Angel – Angel (1975)

Angel_14.5 out of 5 Stars!

Back in the mid-’70s, several friends eagerly told me about an extraordinary new band that played a combination of straightforward and melodic Pomp/Hard Rock mixed with intricate, fantasy-tinged Progressive Rock that sounded as if a group such as Yes or Starcastle had suddenly gone really heavy. “Oh, and by the way,” they added, “the band members look kinda like chicks and wear all white.”

Okay, so intrigued by the description of both music and band image, I purchased Angel’s self-titled debut platter, turned up the volume as my buddies had also recommended, and found myself facing an onslaught of wild synthesizers blasting from my stereo speakers as a killer track called “Tower” began. Talk about an “in-your-face” introduction to a band.

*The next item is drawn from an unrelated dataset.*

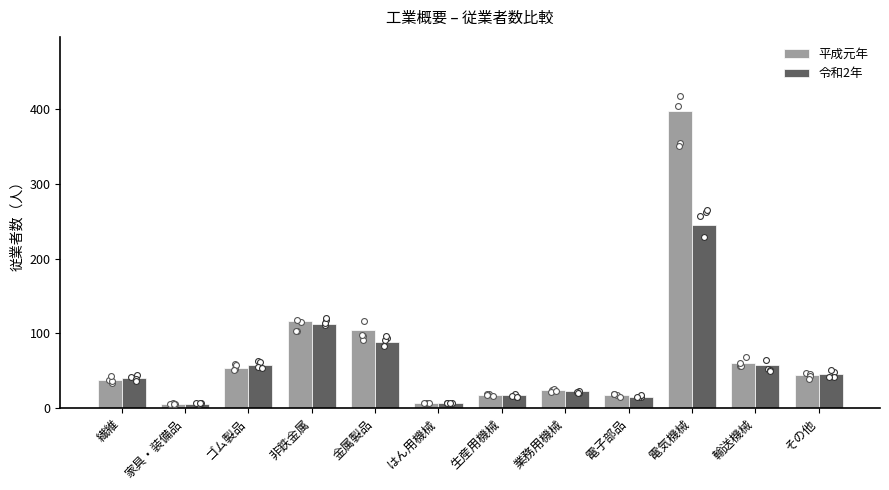

Which series reaches the minimum Y coordinate?

平成元年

Anyway, “Tower” did indeed seem a perfect blend of keyboard-heavy Pomp/Hard Rock mixed with Prog, and I adored it. The merging of genres continued on through glorious tracks such as “Long Time,” “Broken Dreams,” “Mariner,” and “Sunday Morning,” whereas “Rock and Rollers” and “On and On” seemed less Prog-oriented, more commercial (a foreshadowing of Angel’s overall change in style for its third album) yet just as impressive and gratifying. And of course, let’s not forget that the album closes with a short instrumental burst of utterly perfect Pomp Rock entitled “Angel (Theme)” that instantly had me blaring the album from start to finish yet again, and again, and again. (And how can you not love a band that has its own “theme song,” huh?)

Regardless, not only did the genres blend perfectly, but so did the pianos, organs, synths, and Mellotron of Greg Giuffria mix deliciously with the metalized guitar fury of Punky Meadows. And with a highly capable and often-creative rhythm section of bassist Mickey Jones and drummer Barry Brandt maintaining a solid backbone, Frank DiMino’s powerful, wide-ranging, and multi-tracked voice soared over the lush proceedings—dare I say it?—like an angel, giving the band a majestic, bombastic, and distinctive sound.

Even to this day, Angel’s 1975 debut stands as one of the finest, most unique Pomp/Prog Rock albums in history, introducing me to the talents of Giuffria and DiMino—who became instant heroes and future influences for my own work—and I still love it to death.